PASSAGE FOR REVIEW:
Software Heritage Puppet environment
This repository contains the metadata for Software Heritage's puppet infrastructure git repositories.
The repositories are managed using myrepos (see the .mrconfig file), and
the mr command.
As our .mrconfig file contains "untrusted" checkout commands (to setup the upstream repositories of our mirrors of third-party modules), you need to add the .mrconfig file to your ~/.mrtrust file:
readlink -f .mrconfig >> ~/.mrtrust
You can then checkout the repositories using mr up.
For periodic updates after initial setup, you can use the bin/update helper:
cd puppet-environment
bin/updateModule Layout
We use dynamic environments, and the role/profiles puppet workflow as demonstrated by the following series of articles:
- http://garylarizza.com/blog/2014/02/17/puppet-workflow-part-1/
- http://garylarizza.com/blog/2014/02/17/puppet-workflow-part-2/
- http://garylarizza.com/blog/2014/02/18/puppet-workflow-part-3/
- http://garylarizza.com/blog/2014/03/07/puppet-workflow-part-3b/
- http://garylarizza.com/blog/2014/10/24/puppet-workflows-4-using-hiera-in-anger/
Our main manifests are present in the swh-site repository. Each branch of that
repository corresponds to an environment in the puppet workflow presented.

WORK REQUEST:
Please continue the Software Heritage Puppet environment text above, starting right after its final sentence.

[Items in a dataset]

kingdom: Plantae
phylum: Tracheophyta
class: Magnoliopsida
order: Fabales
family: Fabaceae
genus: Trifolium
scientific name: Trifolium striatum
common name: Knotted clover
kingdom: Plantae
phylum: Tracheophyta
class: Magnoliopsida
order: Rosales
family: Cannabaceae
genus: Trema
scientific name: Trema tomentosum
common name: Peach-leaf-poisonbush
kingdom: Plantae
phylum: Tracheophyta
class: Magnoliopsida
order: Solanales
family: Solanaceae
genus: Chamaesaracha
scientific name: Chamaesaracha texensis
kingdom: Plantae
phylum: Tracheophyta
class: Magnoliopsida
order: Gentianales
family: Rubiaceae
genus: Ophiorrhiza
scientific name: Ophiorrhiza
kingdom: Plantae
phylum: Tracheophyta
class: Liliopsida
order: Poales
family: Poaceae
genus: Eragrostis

TASK RESPONSE:
This repository contains the Puppetfile referencing all the modules, the main
manifest file manifests/site.pp, and the hiera data directory, as well as
the two "site-modules" for profiles and roles.
Our setup mirrors the git repositories of third-party Puppet modules on the Software Heritage git server --- this is to avoid reliance on 3rd party hosting services in order to be able to deploy. We add an upstream remote to the repositories through our mr configuration.
Deployment
Deployment happens on the pergamon.softwareheritage.org server, using
our custom deployment script:
sudo /etc/puppet/environments/production/deploy.sh
This updates the dynamic environments according to the contents of the branches of the git repository, and the Puppetfile inside. For each third-party module, we pin the module definition in the Puppetfile to a specific tag or revision.
Our specific deploy script also fetches private repositories and merges them with the public r10k setup.